La figure politique du migrant, réflexion sur les usages politiques d’un mot

Politique Migrants

La Colonie accueille une discussion sur les usages du mot "migrant" à travers l'histoire, en France. Une discussion proposée par Charles Cédric Tsimi.

Et si Karl Marx avait raison : « les prolétaires n’ont pas de patrie ». Qu’ont-ils donc ? Ils ont des « chaînes » à perdre et un « monde » à gagner. 

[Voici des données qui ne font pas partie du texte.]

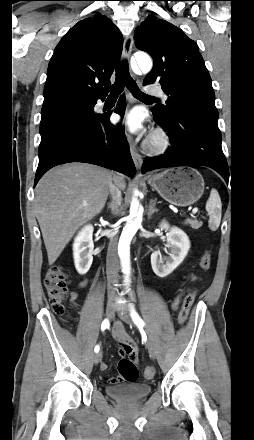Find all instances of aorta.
Listing matches in <instances>:
<instances>
[{
    "label": "aorta",
    "mask_w": 254,
    "mask_h": 440,
    "mask_svg": "<svg viewBox=\"0 0 254 440\" xmlns=\"http://www.w3.org/2000/svg\"><path fill=\"white\" fill-rule=\"evenodd\" d=\"M138 67L143 73H148L152 69V60L149 55L145 53H138L135 55ZM143 218V208L138 200L134 198L130 207V214L128 216L126 225L123 228L118 243V255L122 267V272L126 278L130 275V243L141 227Z\"/></svg>",
    "instance_id": "aorta-1"
}]
</instances>
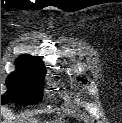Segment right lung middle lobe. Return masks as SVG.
<instances>
[{"label":"right lung middle lobe","instance_id":"dd1d6c3e","mask_svg":"<svg viewBox=\"0 0 122 123\" xmlns=\"http://www.w3.org/2000/svg\"><path fill=\"white\" fill-rule=\"evenodd\" d=\"M46 70L16 65V70L6 79L7 92L1 96V104L15 102L19 105L39 103L43 98Z\"/></svg>","mask_w":122,"mask_h":123}]
</instances>
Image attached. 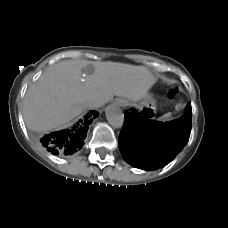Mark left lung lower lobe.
Here are the masks:
<instances>
[{
	"label": "left lung lower lobe",
	"mask_w": 228,
	"mask_h": 228,
	"mask_svg": "<svg viewBox=\"0 0 228 228\" xmlns=\"http://www.w3.org/2000/svg\"><path fill=\"white\" fill-rule=\"evenodd\" d=\"M119 135L120 152L130 165L153 170L167 165L187 144L191 132L192 109L170 122H156L127 110Z\"/></svg>",
	"instance_id": "obj_1"
}]
</instances>
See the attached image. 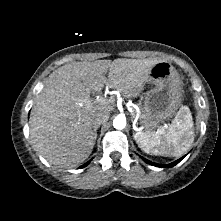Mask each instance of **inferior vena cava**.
Returning <instances> with one entry per match:
<instances>
[{
	"instance_id": "1",
	"label": "inferior vena cava",
	"mask_w": 221,
	"mask_h": 221,
	"mask_svg": "<svg viewBox=\"0 0 221 221\" xmlns=\"http://www.w3.org/2000/svg\"><path fill=\"white\" fill-rule=\"evenodd\" d=\"M109 118V115L98 111L96 113L93 114V125L94 127L97 125H101L102 123H105Z\"/></svg>"
}]
</instances>
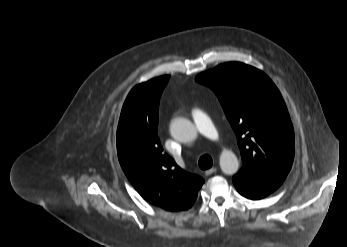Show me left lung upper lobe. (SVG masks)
I'll list each match as a JSON object with an SVG mask.
<instances>
[{"mask_svg": "<svg viewBox=\"0 0 347 247\" xmlns=\"http://www.w3.org/2000/svg\"><path fill=\"white\" fill-rule=\"evenodd\" d=\"M219 98L236 136L243 176L284 181L294 159V131L284 100L262 71L240 62L197 75Z\"/></svg>", "mask_w": 347, "mask_h": 247, "instance_id": "5c2ea615", "label": "left lung upper lobe"}]
</instances>
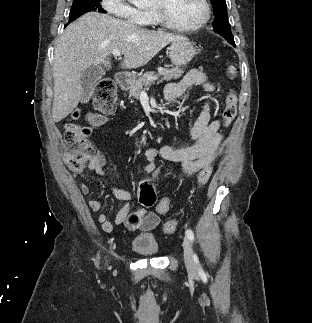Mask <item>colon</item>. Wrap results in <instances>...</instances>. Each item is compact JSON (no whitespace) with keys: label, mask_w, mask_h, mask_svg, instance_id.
Masks as SVG:
<instances>
[{"label":"colon","mask_w":312,"mask_h":323,"mask_svg":"<svg viewBox=\"0 0 312 323\" xmlns=\"http://www.w3.org/2000/svg\"><path fill=\"white\" fill-rule=\"evenodd\" d=\"M94 105L96 113L91 115V120L95 126L101 125L105 121L106 114L112 112L117 104V93L114 81L109 77L99 78L94 91ZM238 97L234 90L230 89L226 94L225 109L223 112L224 124L229 126L235 119L237 114ZM92 129L89 125H76L68 123L63 133V146L65 147V157L67 168L71 172H78L85 164L93 159L96 150L88 137L91 135ZM160 170L154 172L152 177L157 179ZM212 168L206 166L198 177L200 186L206 184L211 177ZM140 188L137 189L139 202L145 206H154L156 202V192L154 186L149 183V177H140ZM169 202H158L156 213H169ZM178 221L171 220L163 225V232L173 234L178 228Z\"/></svg>","instance_id":"1"}]
</instances>
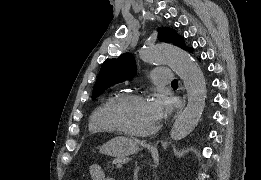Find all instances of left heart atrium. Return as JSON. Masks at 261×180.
<instances>
[{
	"label": "left heart atrium",
	"mask_w": 261,
	"mask_h": 180,
	"mask_svg": "<svg viewBox=\"0 0 261 180\" xmlns=\"http://www.w3.org/2000/svg\"><path fill=\"white\" fill-rule=\"evenodd\" d=\"M151 102L154 108L159 112H169L173 109L174 99L168 96L166 93H156Z\"/></svg>",
	"instance_id": "left-heart-atrium-1"
}]
</instances>
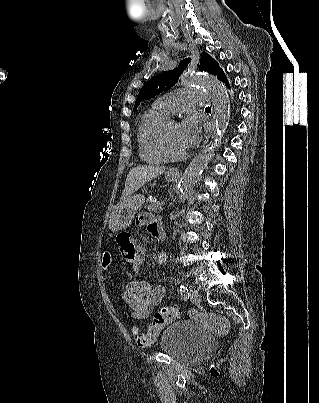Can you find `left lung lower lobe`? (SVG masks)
I'll use <instances>...</instances> for the list:
<instances>
[{
	"label": "left lung lower lobe",
	"instance_id": "obj_1",
	"mask_svg": "<svg viewBox=\"0 0 319 403\" xmlns=\"http://www.w3.org/2000/svg\"><path fill=\"white\" fill-rule=\"evenodd\" d=\"M218 79L221 80L222 82H224L227 87H229L228 80L223 71L219 74Z\"/></svg>",
	"mask_w": 319,
	"mask_h": 403
}]
</instances>
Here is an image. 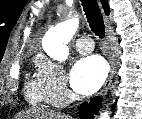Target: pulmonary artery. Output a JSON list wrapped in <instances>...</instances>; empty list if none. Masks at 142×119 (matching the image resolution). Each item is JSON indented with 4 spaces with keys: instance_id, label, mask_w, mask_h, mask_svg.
<instances>
[{
    "instance_id": "e3ab8cb5",
    "label": "pulmonary artery",
    "mask_w": 142,
    "mask_h": 119,
    "mask_svg": "<svg viewBox=\"0 0 142 119\" xmlns=\"http://www.w3.org/2000/svg\"><path fill=\"white\" fill-rule=\"evenodd\" d=\"M75 47L79 53L87 54L93 51L94 42L89 37H82L76 41Z\"/></svg>"
}]
</instances>
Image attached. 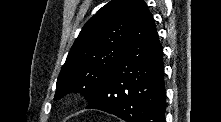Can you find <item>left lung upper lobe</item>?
I'll list each match as a JSON object with an SVG mask.
<instances>
[{"label":"left lung upper lobe","instance_id":"1","mask_svg":"<svg viewBox=\"0 0 221 122\" xmlns=\"http://www.w3.org/2000/svg\"><path fill=\"white\" fill-rule=\"evenodd\" d=\"M141 0H111L82 28L57 79L55 100L82 92L88 102L100 92L121 56Z\"/></svg>","mask_w":221,"mask_h":122}]
</instances>
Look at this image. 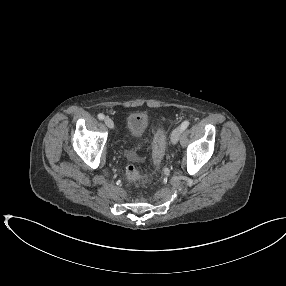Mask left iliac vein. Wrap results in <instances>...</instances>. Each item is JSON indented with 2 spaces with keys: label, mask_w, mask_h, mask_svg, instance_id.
I'll return each mask as SVG.
<instances>
[{
  "label": "left iliac vein",
  "mask_w": 286,
  "mask_h": 286,
  "mask_svg": "<svg viewBox=\"0 0 286 286\" xmlns=\"http://www.w3.org/2000/svg\"><path fill=\"white\" fill-rule=\"evenodd\" d=\"M182 134V129L181 127H177L173 130L172 134H171V142L172 144H177V142L180 139V136Z\"/></svg>",
  "instance_id": "left-iliac-vein-1"
}]
</instances>
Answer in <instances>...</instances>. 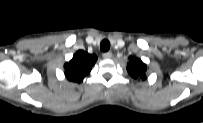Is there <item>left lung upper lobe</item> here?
<instances>
[{
    "label": "left lung upper lobe",
    "instance_id": "left-lung-upper-lobe-1",
    "mask_svg": "<svg viewBox=\"0 0 203 123\" xmlns=\"http://www.w3.org/2000/svg\"><path fill=\"white\" fill-rule=\"evenodd\" d=\"M127 71L130 76L135 79L141 78L142 80L146 79V64H144L140 59L136 57H130Z\"/></svg>",
    "mask_w": 203,
    "mask_h": 123
}]
</instances>
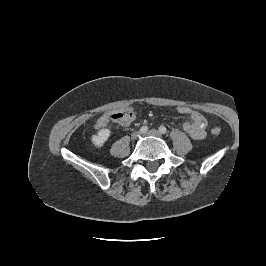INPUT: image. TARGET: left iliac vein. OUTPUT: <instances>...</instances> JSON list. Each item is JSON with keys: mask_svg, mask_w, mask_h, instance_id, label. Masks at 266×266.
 Masks as SVG:
<instances>
[{"mask_svg": "<svg viewBox=\"0 0 266 266\" xmlns=\"http://www.w3.org/2000/svg\"><path fill=\"white\" fill-rule=\"evenodd\" d=\"M146 135L156 136V137H159V138L162 137L161 133L158 130H155V129H152V130L148 131L146 133Z\"/></svg>", "mask_w": 266, "mask_h": 266, "instance_id": "4c4485c4", "label": "left iliac vein"}]
</instances>
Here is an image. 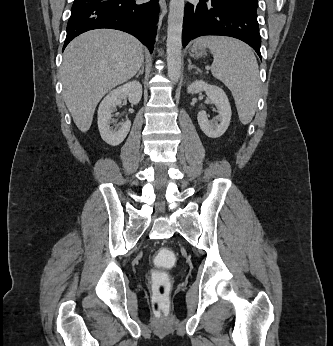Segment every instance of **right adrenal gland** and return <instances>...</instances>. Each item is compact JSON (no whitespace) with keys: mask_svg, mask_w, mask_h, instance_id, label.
<instances>
[{"mask_svg":"<svg viewBox=\"0 0 333 346\" xmlns=\"http://www.w3.org/2000/svg\"><path fill=\"white\" fill-rule=\"evenodd\" d=\"M143 73H144V63L142 64L141 69L137 73L136 77H139V75H142Z\"/></svg>","mask_w":333,"mask_h":346,"instance_id":"2a0ac1e0","label":"right adrenal gland"}]
</instances>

Les migrations sont aussi vieilles que l’espèce humaine, mais l’usage généralisé du mot « migrant » ne date que du début du siècle en cours. Jusque vers la fin du dernier siècle, on parlait « d’immigrés », voir même : travailleurs immigrés. On s’intéressera donc à ce que signifie le passage d’un signifiant à l’autre, en termes de conjoncture ainsi qu’en termes d’orientation, disons même, d’injonction, si on désire, non pas s’en tenir aux vieilles lunes mais plutôt se colleter avec le temps.

Une discussion avec

 

  • Dc Cécile Winter, médecin et militante politique depuis 1968

 

  • Charles Cédric Tsimi, Diplômé en sciences politiques et auteur

 

Introduction :  Lecture d’un extrait d’Eloge de la Politique d’Alain Badiou par Charles Tsimi

Commentaire sur le texte, quelques reflexions sur l’actualité liée aux « migrants » et introduction de Cécile Winter

Prise de parole Cécile Winter puis discussion sur la disparition du mot « immigré » ou « travailleurs immigrés » au profit et au profit de « migrant ».

Discussion autour de la notion de réfugié, puis défense du concept de « prolétariat nomade ».